Казалось, это реплики из спектакля, в который я ввязался случайно, ненароком оказавшись на сцене. Так бывает в сумбурных, неспокойных снах, в которые проваливаешься как-то вдруг, с корабля на бал попадаешь. И как в тех снах, где все происходит неожиданно, но по какой-то абсурдной логике, я словно бы жил за кого-то другого, в чужом теле.
Однажды, опоздав на работу, я сказал менеджеру:
— Пожалуйста, простите меня за опоздание. Моя жена плохо себя чувствует — она беременна.
Менеджер был перуанец. Вылитый вождь инков с орлиным носом, тяжелым подбородком и набрякшими веками. Он уставился на меня с таким серьезным видом, что мне стало не по себе, но тут же потрепал по плечу:
— Не говори «Простите». Никогда не проси прощения, — и он погрозил мне пальцем. — Мужчины прощения не просят.

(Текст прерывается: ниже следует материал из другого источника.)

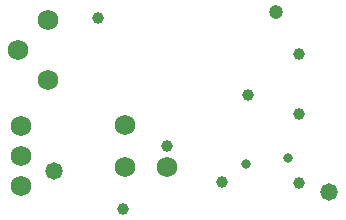
<source format=gbs>
%FSLAX23Y23*%
%MOIN*%
G70*
G01*
G75*
G04 Layer_Color=16711935*
G04:AMPARAMS|DCode=10|XSize=71mil|YSize=118mil|CornerRadius=0mil|HoleSize=0mil|Usage=FLASHONLY|Rotation=0.000|XOffset=0mil|YOffset=0mil|HoleType=Round|Shape=Octagon|*
%AMOCTAGOND10*
4,1,8,-0.018,0.059,0.018,0.059,0.035,0.041,0.035,-0.041,0.018,-0.059,-0.018,-0.059,-0.035,-0.041,-0.035,0.041,-0.018,0.059,0.0*
%
%ADD10OCTAGOND10*%

%ADD11R,0.020X0.047*%
%ADD12R,0.020X0.063*%
%ADD13R,0.031X0.035*%
%ADD14R,0.035X0.031*%
%ADD15R,0.051X0.106*%
%ADD16R,0.091X0.091*%
%ADD17R,0.106X0.051*%
%ADD18R,0.059X0.118*%
%ADD19R,0.039X0.118*%
%ADD20O,0.087X0.024*%
%ADD21C,0.010*%
%ADD22C,0.060*%
%ADD23C,0.039*%
%ADD24C,0.050*%
%ADD25C,0.031*%
%ADD26C,0.024*%
%ADD27C,0.010*%
%ADD28C,0.008*%
G04:AMPARAMS|DCode=29|XSize=79mil|YSize=126mil|CornerRadius=0mil|HoleSize=0mil|Usage=FLASHONLY|Rotation=0.000|XOffset=0mil|YOffset=0mil|HoleType=Round|Shape=Octagon|*
%AMOCTAGOND29*
4,1,8,-0.020,0.063,0.020,0.063,0.039,0.043,0.039,-0.043,0.020,-0.063,-0.020,-0.063,-0.039,-0.043,-0.039,0.043,-0.020,0.063,0.0*
%
%ADD29OCTAGOND29*%

%ADD30R,0.028X0.055*%
%ADD31R,0.028X0.071*%
%ADD32R,0.039X0.043*%
%ADD33R,0.043X0.039*%
%ADD34R,0.059X0.114*%
%ADD35R,0.099X0.099*%
%ADD36R,0.114X0.059*%
%ADD37R,0.067X0.126*%
%ADD38R,0.047X0.126*%
%ADD39O,0.095X0.032*%
%ADD40C,0.068*%
%ADD41C,0.047*%
%ADD42C,0.058*%
%ADD43C,0.039*%
%ADD44C,0.032*%
D40*
X265Y485D02*
D03*
Y385D02*
D03*
Y585D02*
D03*
X609Y449D02*
D03*
Y591D02*
D03*
X751Y449D02*
D03*
X355Y740D02*
D03*
Y940D02*
D03*
X255Y840D02*
D03*
D41*
X1115Y965D02*
D03*
D42*
X1290Y365D02*
D03*
X375Y435D02*
D03*
D43*
X1190Y825D02*
D03*
X750Y520D02*
D03*
X1020Y690D02*
D03*
X935Y400D02*
D03*
X605Y310D02*
D03*
X520Y945D02*
D03*
X1190Y625D02*
D03*
Y395D02*
D03*
D44*
X1015Y460D02*
D03*
X1155Y480D02*
D03*
M02*

</source>
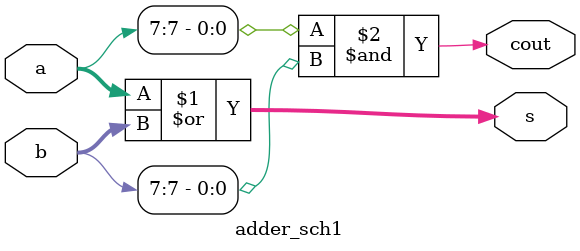
<source format=v>
`timescale 1ns / 1ps
module adder_sch1(    
    input  [7:0] a,   // 8λ���� A��bit7Ϊ���λ��bit0Ϊ���λ��
    input  [7:0] b,   // 8λ���� B
    output [7:0] s,   // 8λ�����
    output cout       // �����λ�����bit7�Ľ�λ�������������жϣ�
    );
    assign s = a | b;
    assign cout=a[7] & b[7];
endmodule

</source>
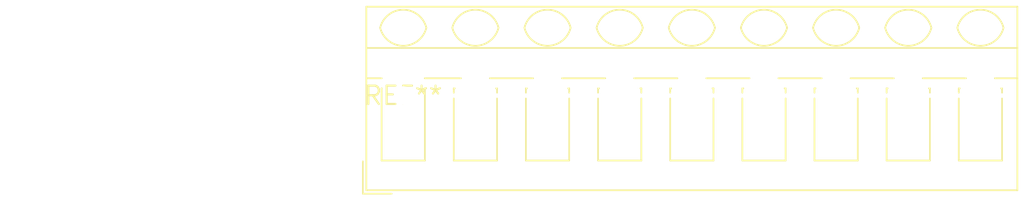
<source format=kicad_pcb>
(kicad_pcb (version 20240108) (generator pcbnew)

  (general
    (thickness 1.6)
  )

  (paper "A4")
  (layers
    (0 "F.Cu" signal)
    (31 "B.Cu" signal)
    (32 "B.Adhes" user "B.Adhesive")
    (33 "F.Adhes" user "F.Adhesive")
    (34 "B.Paste" user)
    (35 "F.Paste" user)
    (36 "B.SilkS" user "B.Silkscreen")
    (37 "F.SilkS" user "F.Silkscreen")
    (38 "B.Mask" user)
    (39 "F.Mask" user)
    (40 "Dwgs.User" user "User.Drawings")
    (41 "Cmts.User" user "User.Comments")
    (42 "Eco1.User" user "User.Eco1")
    (43 "Eco2.User" user "User.Eco2")
    (44 "Edge.Cuts" user)
    (45 "Margin" user)
    (46 "B.CrtYd" user "B.Courtyard")
    (47 "F.CrtYd" user "F.Courtyard")
    (48 "B.Fab" user)
    (49 "F.Fab" user)
    (50 "User.1" user)
    (51 "User.2" user)
    (52 "User.3" user)
    (53 "User.4" user)
    (54 "User.5" user)
    (55 "User.6" user)
    (56 "User.7" user)
    (57 "User.8" user)
    (58 "User.9" user)
  )

  (setup
    (pad_to_mask_clearance 0)
    (pcbplotparams
      (layerselection 0x00010fc_ffffffff)
      (plot_on_all_layers_selection 0x0000000_00000000)
      (disableapertmacros false)
      (usegerberextensions false)
      (usegerberattributes false)
      (usegerberadvancedattributes false)
      (creategerberjobfile false)
      (dashed_line_dash_ratio 12.000000)
      (dashed_line_gap_ratio 3.000000)
      (svgprecision 4)
      (plotframeref false)
      (viasonmask false)
      (mode 1)
      (useauxorigin false)
      (hpglpennumber 1)
      (hpglpenspeed 20)
      (hpglpendiameter 15.000000)
      (dxfpolygonmode false)
      (dxfimperialunits false)
      (dxfusepcbnewfont false)
      (psnegative false)
      (psa4output false)
      (plotreference false)
      (plotvalue false)
      (plotinvisibletext false)
      (sketchpadsonfab false)
      (subtractmaskfromsilk false)
      (outputformat 1)
      (mirror false)
      (drillshape 1)
      (scaleselection 1)
      (outputdirectory "")
    )
  )

  (net 0 "")

  (footprint "TerminalBlock_RND_205-00063_1x09_P5.00mm_45Degree" (layer "F.Cu") (at 0 0))

)

</source>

Через несколько дней он спросил:
— Как жена? Надеюсь, лучше?
Я что-то ему ответил, сам не понимая, что говорю или кто с ним говорит. А сам думал: «За кого бы вы меня не приняли, не ошибетесь. Я живу пятью жизнями зараз, и в одной из них, естественно, работаю на сухогрузе. И ни одна из этих жизней не имеет отношения к тому, каким я сам себя знаю».
Мы с Моной старались побольше откладывать на черный день, и лишних денег у нас не водилось. Мы ничем не отличались от всех, кого встречали в Сан-Хуане: никаким транспортом, кроме автобуса, не пользовались, ели жареные пирожки с мясом, которые там называют «пастелильо», иногда шиковали — лакомились мороженым. Спать ложились рано. Ни телефона, ни радио у нас не было. По телевизору в баре на углу показывали только бокс и футбол. Газет мы не читали — лишь иногда я пробегал глазами заголовки в местной испанской газете. О том, что происходит в большом мире, за пределами Пуэрто-Рико, мы не имели ни малейшего понятия. Однажды квартирная хозяйка сказала нам, что в Санто-Доминго убит диктатор Трухильо, и на соседней площади начался просто праздник какой-то: все разом затараторили, захохотали.